I have seen people get caught up in that crap and be turned into cynical, sniveling Automatons that does not rival any other network, sorry to say, Conservatives.

I don't see Liberals caught up MSNBC or CNN to the same degree. yeah, they may be fans of NPR and think they're all "high brow" for listening to it, but I don't see the rabid devotion to it that I see from Fox News.

Now, all that said, I think it's very hard to sustain a sales job with making calls to what needs to be done. Usually sales people need seminars/webinars to kind of motivate them from the daily rejection they receive.

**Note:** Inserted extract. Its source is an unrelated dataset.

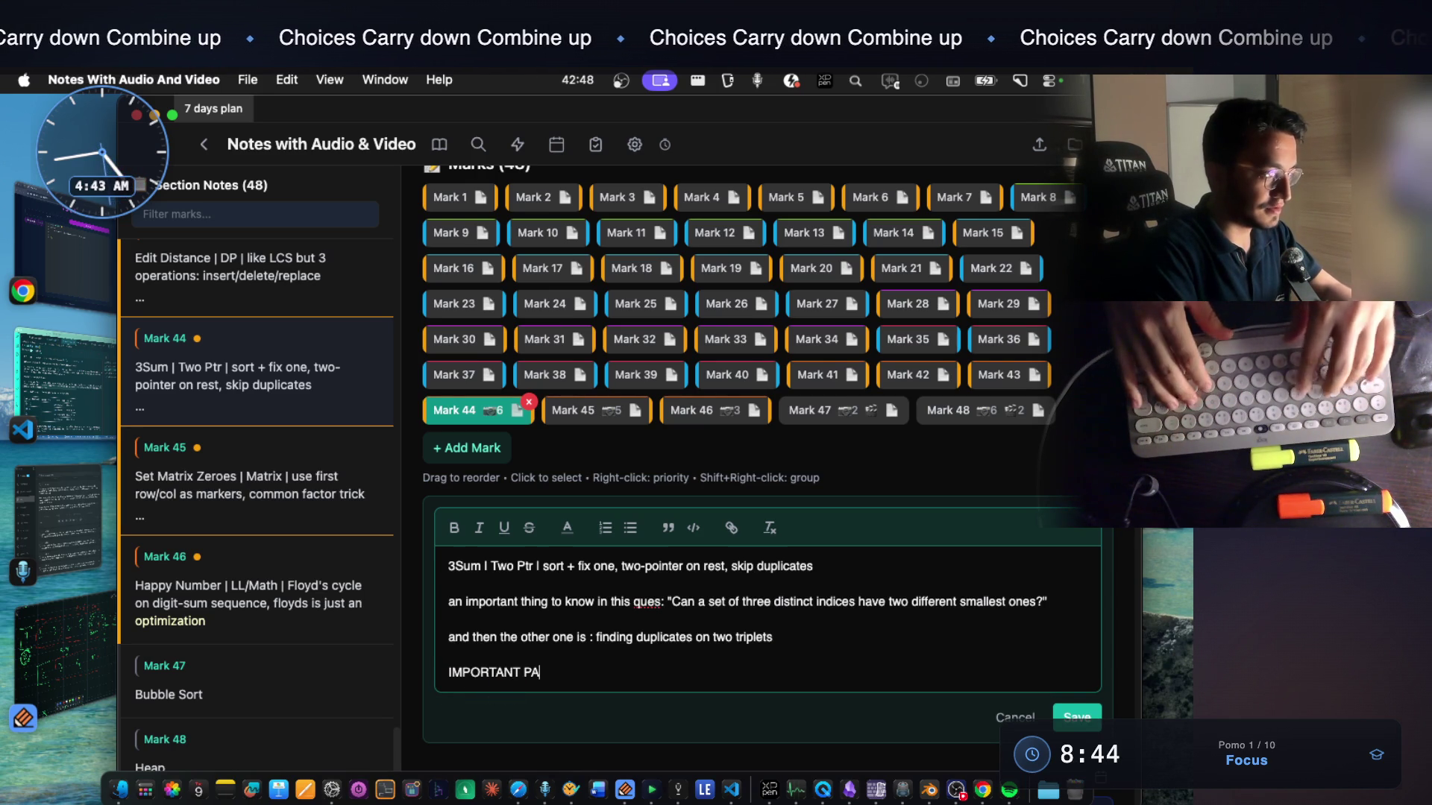
{"action": "type", "text": "RT"}
{"action": "key", "text": "super+v"}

That may be a positive suggestion to look into - quarterly meetings where he gets away and become motivated and disconnected from Faux News.


----------



## turnera (Jan 22, 2010)

Scannerguard said:


> I don't have advice, but I will say that Fox News is poison, much like video games for teenage boys.
> 
> I have seen people get caught up in that crap and be turned into cynical, sniveling Automatons that does not rival any other network, sorry to say, Conservatives.
> 
> I don't see Liberals caught up MSNBC or CNN to the same degree. yeah, they may be fans of NPR and think they're all "high brow" for listening to it, but I don't see the rabid devotion to it that I see from Fox News.


Yep. Watched it happen to my very own brother. Turned from an open-minded, giving, gracious man into a mean, nasty, bigoted, hate-filled man who consequently lost his wife to his addiction to Fox News.


----------